Where “New Years” started with the guitar first, “Demented” begins with a haunting bass solo. The band displays stellar interplay by pushing the beginning of “Demented” with machine gun-like punctuation anchored by Stone. The listener is then swept away into an hypnotic groove highlighted by a thought provoking second solo by Handley. It’s beautiful solos like this and the following offered by Baggett that have my rewind reflex joyously working overtime.

Slowing things down a bit “Something She Said” is the type of song you want to live in. It’s comfortable and very conversational. Dojo took their time to establish the mood, without becoming too pedestrian. There’s just enough going on to keep the listener involved, without taking away from the song.

Dojo lays the groundwork for the adventurous “Muscle Shirt” with bassist Chris Handley performing an unaccompanied solo that has enough twists and turns to leave you dizzy. That’s just the beginning, because Luke Stone adds a pulsating dense layer of tribal beats that will work your neck muscles into a frenzy as you nod along. Baggett belies this sexy beast of a song with a snarling rockabilly guitar riff and ambient vestiges only to have an unexpected harmonized guitar line push things into a further dimension.

The song ends with one more solo by Handley and one by Baggett. Both shred with equal aplomb making this song an adventure you’re glad you experienced.
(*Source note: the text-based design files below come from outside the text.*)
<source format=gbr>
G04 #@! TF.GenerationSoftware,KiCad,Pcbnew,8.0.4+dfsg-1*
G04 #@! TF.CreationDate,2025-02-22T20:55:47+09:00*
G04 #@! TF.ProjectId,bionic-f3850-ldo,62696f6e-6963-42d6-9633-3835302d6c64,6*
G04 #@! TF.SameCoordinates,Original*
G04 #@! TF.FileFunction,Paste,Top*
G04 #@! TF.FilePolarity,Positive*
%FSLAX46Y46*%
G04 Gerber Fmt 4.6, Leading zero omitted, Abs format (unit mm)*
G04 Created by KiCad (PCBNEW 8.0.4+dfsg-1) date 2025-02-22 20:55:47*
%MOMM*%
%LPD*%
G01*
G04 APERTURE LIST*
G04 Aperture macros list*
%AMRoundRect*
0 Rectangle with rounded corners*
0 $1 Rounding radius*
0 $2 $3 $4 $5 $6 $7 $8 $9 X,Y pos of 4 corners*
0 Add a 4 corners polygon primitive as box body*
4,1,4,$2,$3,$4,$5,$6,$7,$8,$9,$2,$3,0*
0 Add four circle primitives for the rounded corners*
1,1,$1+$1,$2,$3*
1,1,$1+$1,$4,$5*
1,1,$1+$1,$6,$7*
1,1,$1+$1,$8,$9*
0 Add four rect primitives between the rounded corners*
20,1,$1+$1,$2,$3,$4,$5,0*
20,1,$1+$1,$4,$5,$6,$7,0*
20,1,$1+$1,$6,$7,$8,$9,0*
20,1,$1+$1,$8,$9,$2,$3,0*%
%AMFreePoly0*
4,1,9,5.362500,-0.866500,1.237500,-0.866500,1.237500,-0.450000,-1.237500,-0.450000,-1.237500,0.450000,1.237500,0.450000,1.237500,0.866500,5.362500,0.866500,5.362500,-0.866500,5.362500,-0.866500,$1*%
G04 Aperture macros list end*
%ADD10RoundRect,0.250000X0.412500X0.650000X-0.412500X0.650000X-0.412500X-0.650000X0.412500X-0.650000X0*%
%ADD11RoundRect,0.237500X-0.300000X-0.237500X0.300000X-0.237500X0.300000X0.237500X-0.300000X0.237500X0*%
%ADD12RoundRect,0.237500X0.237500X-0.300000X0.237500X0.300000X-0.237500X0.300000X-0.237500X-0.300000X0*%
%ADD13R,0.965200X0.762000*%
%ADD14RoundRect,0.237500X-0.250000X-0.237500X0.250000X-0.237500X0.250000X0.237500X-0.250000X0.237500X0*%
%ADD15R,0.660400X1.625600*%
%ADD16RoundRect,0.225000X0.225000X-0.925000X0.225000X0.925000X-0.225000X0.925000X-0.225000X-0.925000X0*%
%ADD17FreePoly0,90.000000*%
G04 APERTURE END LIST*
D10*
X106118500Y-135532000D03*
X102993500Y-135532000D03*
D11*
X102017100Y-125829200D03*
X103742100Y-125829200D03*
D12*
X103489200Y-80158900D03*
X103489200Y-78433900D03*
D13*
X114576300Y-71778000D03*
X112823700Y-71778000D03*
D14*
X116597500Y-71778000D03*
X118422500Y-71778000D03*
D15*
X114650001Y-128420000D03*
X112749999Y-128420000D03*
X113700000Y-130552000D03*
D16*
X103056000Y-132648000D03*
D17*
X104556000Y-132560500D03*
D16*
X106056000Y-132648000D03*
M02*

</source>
The tour de force that is “Fusion Blue” is a groove that throws the gauntlet down. With a relentless theme, monstrous unison lines and challenging solos, Dojo sets the house ablaze. This song should come with a disclosure because it’s not for the faint at heart. All three members make the most of their solos. Starting with Chris Handley whose angular, fleet fingered solo makes anybody who listens to it a believer. Somewhere out there in the Holdsworthian land of legato and the speed of light stratosphere where the late great Shawn Lane once soared, Brian Baggett knocked on the door and was welcomed in. Playing as if there was no tomorrow, Baggett again shows us his mastery of legato and speed picking with an incendiary solo that’s nothing short of jaw-dropping. Just when you thought that was it, Luke Stone digs deep and unleashes an inspired solo. He moves in and out of time as if chasing something familiar but finding something new at every turn — confronting the challenge handily and in the process being reborn again.
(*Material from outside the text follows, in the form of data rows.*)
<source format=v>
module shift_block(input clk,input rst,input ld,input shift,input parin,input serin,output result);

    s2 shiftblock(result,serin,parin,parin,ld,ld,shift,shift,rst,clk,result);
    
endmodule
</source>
“The Ball” closes Studiojo with a great slice of songwriting. Aided by Ken Lovern’s lush organ, Dojo remains consistent with their delivery. Listening to a brief David Torn-like soundscape, you understand the important use of space in music. The sonic salutation isn’t long in time but the ethereal quality it possesses offers a subtle stroke of suspension that’s otherworldly. Dojo has an ability to keep you guessing, and that’s not a small feat. Because you’re forced to participate you can really take the song in and relish the picture perfect pastoral images. This is no ordinary jazz-fusion group. Close your eyes and you can see the countryside beckoning. From the down-home rhythmic sensibilities to the unpretentious musical motif, you can’t help but feel good while listening.
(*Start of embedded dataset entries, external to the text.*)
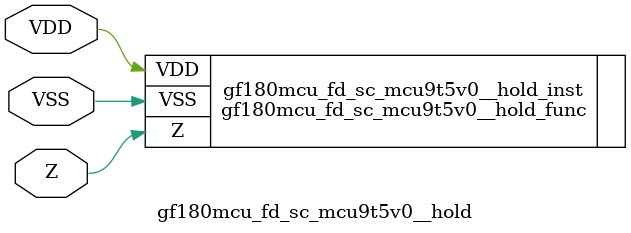
<source format=v>

module gf180mcu_fd_sc_mcu9t5v0__hold( Z, VDD, VSS );
inout VDD, VSS;
inout Z;

   `ifdef FUNCTIONAL  //  functional //

	gf180mcu_fd_sc_mcu9t5v0__hold_func gf180mcu_fd_sc_mcu9t5v0__hold_behav_inst(.Z(Z),.VDD(VDD),.VSS(VSS));

   `else

	gf180mcu_fd_sc_mcu9t5v0__hold_func gf180mcu_fd_sc_mcu9t5v0__hold_inst(.Z(Z),.VDD(VDD),.VSS(VSS));

	// spec_gates_begin


	// spec_gates_end



   specify

	// specify_block_begin

	// specify_block_end

   endspecify

   `endif

endmodule

</source>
This phenomenal jazz-fusion trio from Lawrence, Kansas has grown with each release. With each listen you’ll discover a newness that comes from quality songwriting and exceptional musicianship. Dojo is not afraid to let life sit in the director’s seat and call the shots, which in turn gives us music for the mind, body and soul. Studiojo has something for everyone and will stand the test of time as a matchless work of art that’s moving in the right direction.